Valuable interactions within projects

 “Securify currently participates in two projects—one technical and one non-technical. The technical project, Purple AI 2.0, has recently concluded, with results to be presented at the Partner Event. The project aimed to use AI to enhance Red and Blue Team capabilities. Initially, we were somewhat skeptical about the Red Teaming aspect and whether it would produce a viable Proof-of-Concept (PoC). However, my colleague Stefan, who participated in the project, is very enthusiastic afterward. He learned a great deal about AI's capabilities and was impressed by the dedicated professionals from TNO and the expertise of other PCSI partners. A potential follow-up project, Purple AI 3.0, might emerge. The second project is less technical. We co-authored an article for the Platform for Information Security, discussing the role of regulations in relation to tech transfer, scheduled for publication in June. Participating in such projects allows us to share our perspectives with a broader audience and establish valuable connections with other contributors, potentially leading to further collaboration. Networking is indeed a significant advantage of being active within PCSI, addressing shared and emerging issues collaboratively," Stammes elaborates.

Challenges & opportunities for the future

 “The digital world is rapidly evolving. AI is often presented as a universal solution, though we remain somewhat skeptical about its truly groundbreaking potential in offensive security testing. Nevertheless, we closely monitor all innovations. If AI allows us to perform our work more effectively or efficiently, we will undoubtedly embrace it, especially since skilled experts are scarce in our sector. This applies to automation generally, not only AI. Additionally, developments in regulations, especially those coming from the European Union, are intriguing. It would be beneficial to gain more insights into this collectively. However, I hope we avoid excessive regulation that restricts innovation," Stammes states.

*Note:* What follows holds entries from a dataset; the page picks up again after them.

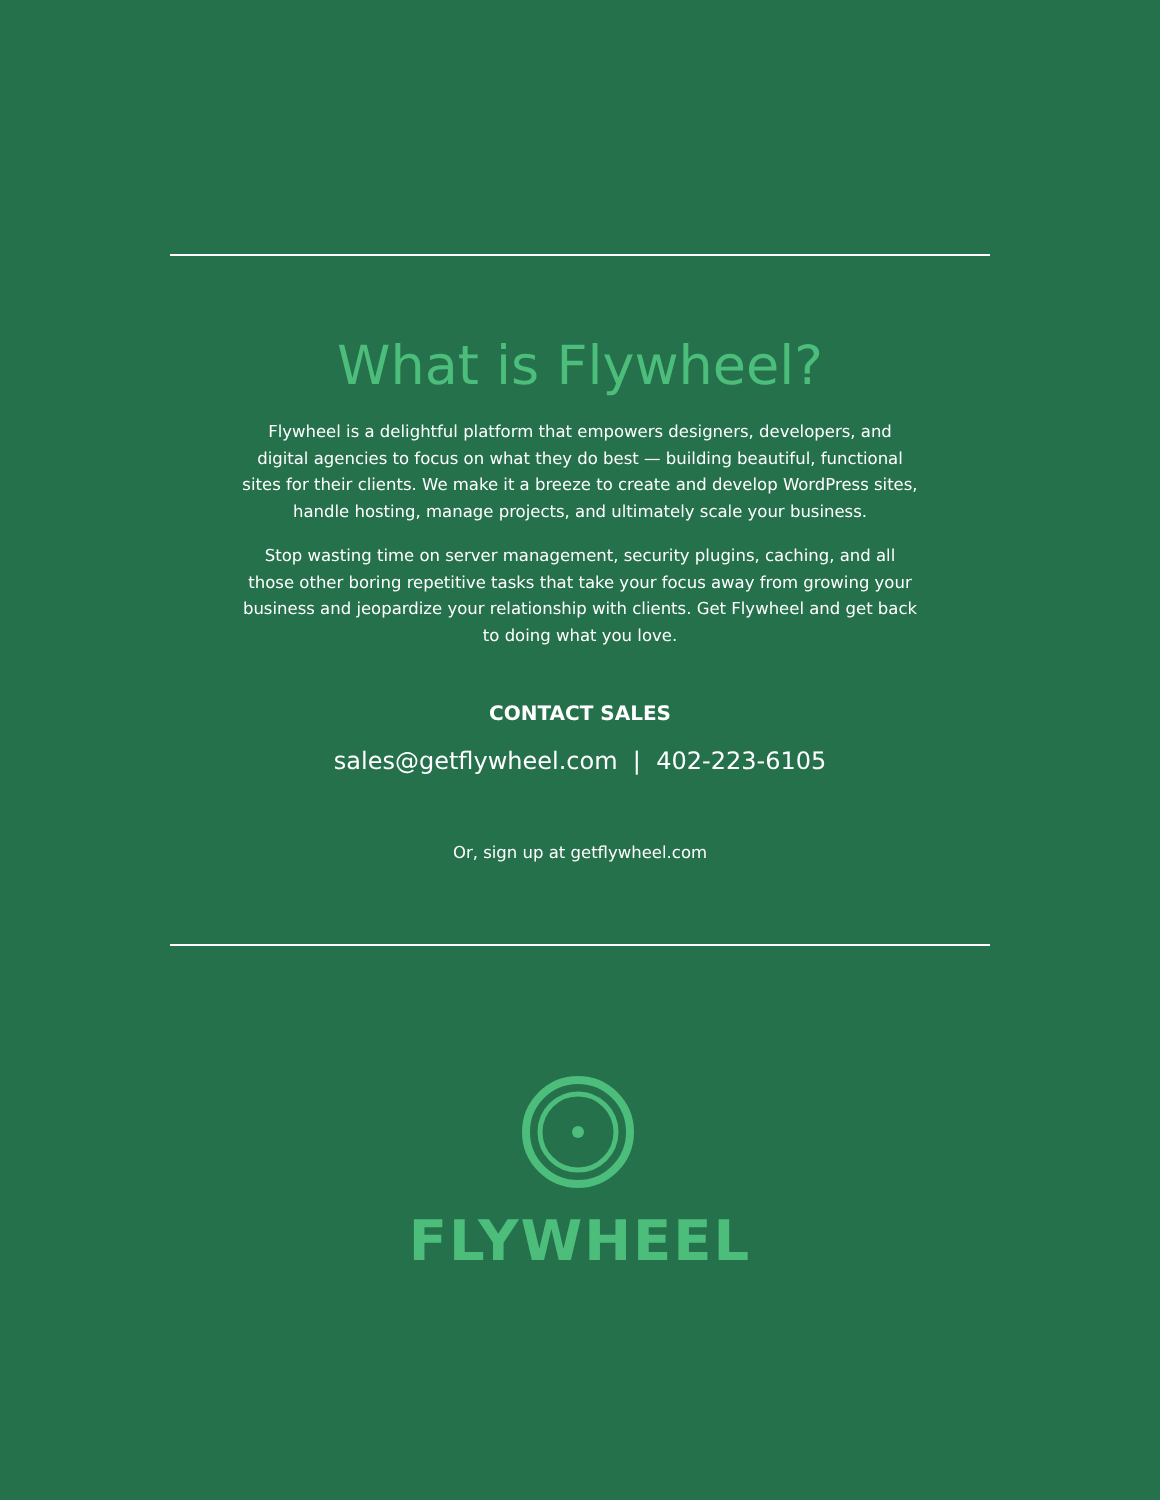What is Flywheel?
Flywheel is a delightful platform that empowers designers, developers, and digital agencies to focus on what they do best — building beautiful, functional sites for their clients. We make it a breeze to create and develop WordPress sites, handle hosting, manage projects, and ultimately scale your business.
Stop wasting time on server management, security plugins, caching, and all those other boring repetitive tasks that take your focus away from growing your business and jeopardize your relationship with clients. Get Flywheel and get back to doing what you love.
CONTACT SALES
sales@getflywheel.com | 402-223-6105
Or, sign up at getflywheel.com
FLYWHEEL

"The way PCSI promotes innovation within the cybersecurity sector is incredibly valuable. It begins with the core partners, who identify current trends and, using the PCSI Security Radar, decide which topics deserve attention. Subsequently, project groups tackle these topics. Moving from a PoC to an actual market-ready product remains challenging. It would be fantastic if Securify could eventually introduce an innovation or product to the market, perhaps through contributions to a spin-off. However, tech transfer is complex. PCSI addresses this by setting clear feasibility goals before and during projects. Intellectual property issues can be challenging and must avoid disrupting the market. This gap can be bridged through transparent communication and agreements in advance. If success is possible anywhere, it’s within PCSI. I would advise interested companies to join and experience PCSI firsthand. Collaborating to innovate based on real market issues is truly inspiring," Stammes concludes.